The last day started with a hugely thought-provoking talk by Dr David Carter from the University of NSW, who is leading the Health+Law Research Partnership, which aims to improve access to justice and high quality of life for those living with hepatitis B or HIV in Australia by removing legal barriers to testing and treatment. He was able to connect everyday goings-on to the laws that surround us on a daily basis; laws which we probably don’t even think about, but that, for people living with hepatitis B or HIV, are regularly confronting, and often with negative impacts. The Health+Law team have conducted interviews with people living with hepatitis B to ascertain the legal issues they have had in the past, and what would better support them into the future.

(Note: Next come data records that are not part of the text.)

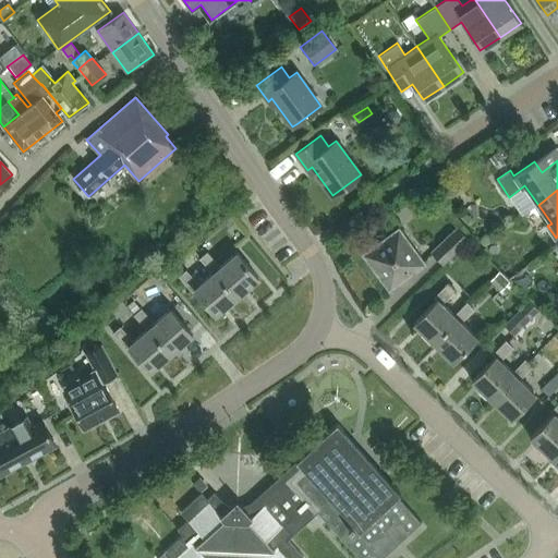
[(431,251),(443,264),(469,240),(457,227),(431,251)]
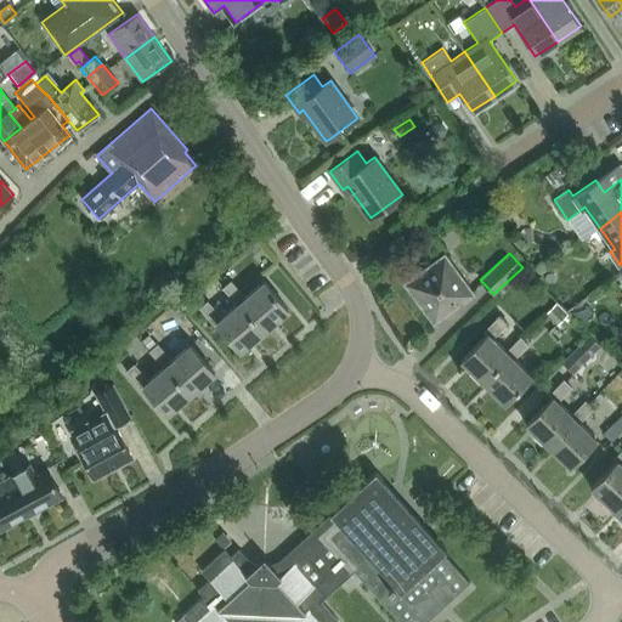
[(406,283),(434,322),(473,294),(445,255),(406,283)]
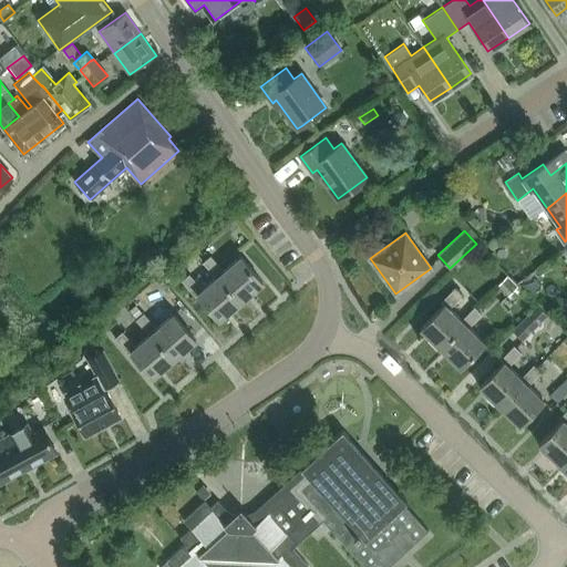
[(263,282),(240,256),(224,271),(210,256),(203,263),(216,277),(218,275),(240,301),(263,282)]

Following David’s presentation, Dr Jacqui Richmond and Dr Amanda Wade presented on GP perspectives on hepatitis B models of care in a low-prevalence area in regional Victoria. They have conducted semi-structured interviews with key hepatitis B healthcare providers in the Barwon South West region, and found that hepatitis B was perceived to be a rare, complex condition by the GPs, which affected their confidence to independently manage patients.
Of the 20 interviewees, six were trained hepatitis B s100 prescribers, but none of them had prescribed treatment and were not confident to do so without consulting a specialist. They reported that GPs in low-prevalence areas or those with low caseloads need support, and one of those supports included collaboration with a specialist nurse to build their confidence and access to case management and clinic audit support.
Dr Jacqui Richmond also presented at the final tabletop session and discussed how there was a huge underrepresentation of nurses and the work that nurses do. One of the reasons for this was that the majority of the work that nurses completed—the follow-up phone calls, the home visits, the talking with families—is not recorded, so their work was underreported and thus undervalued. Jacqui stated that this needs to be done better so data collection occurs and the highly valuable work that nurses are doing is captured, and there is evidence to support expanding the workforce. Jacqui also stated that nurses have done a lot to get to where we are today with our elimination efforts, but this is still not being recognised.
All in all, it was such a wonderful conference, and I am fortunate to have been able to go. The next Viral Hepatitis Conference is to be held in August 2025 on Narrm Country in Melbourne, we hope to see you all there.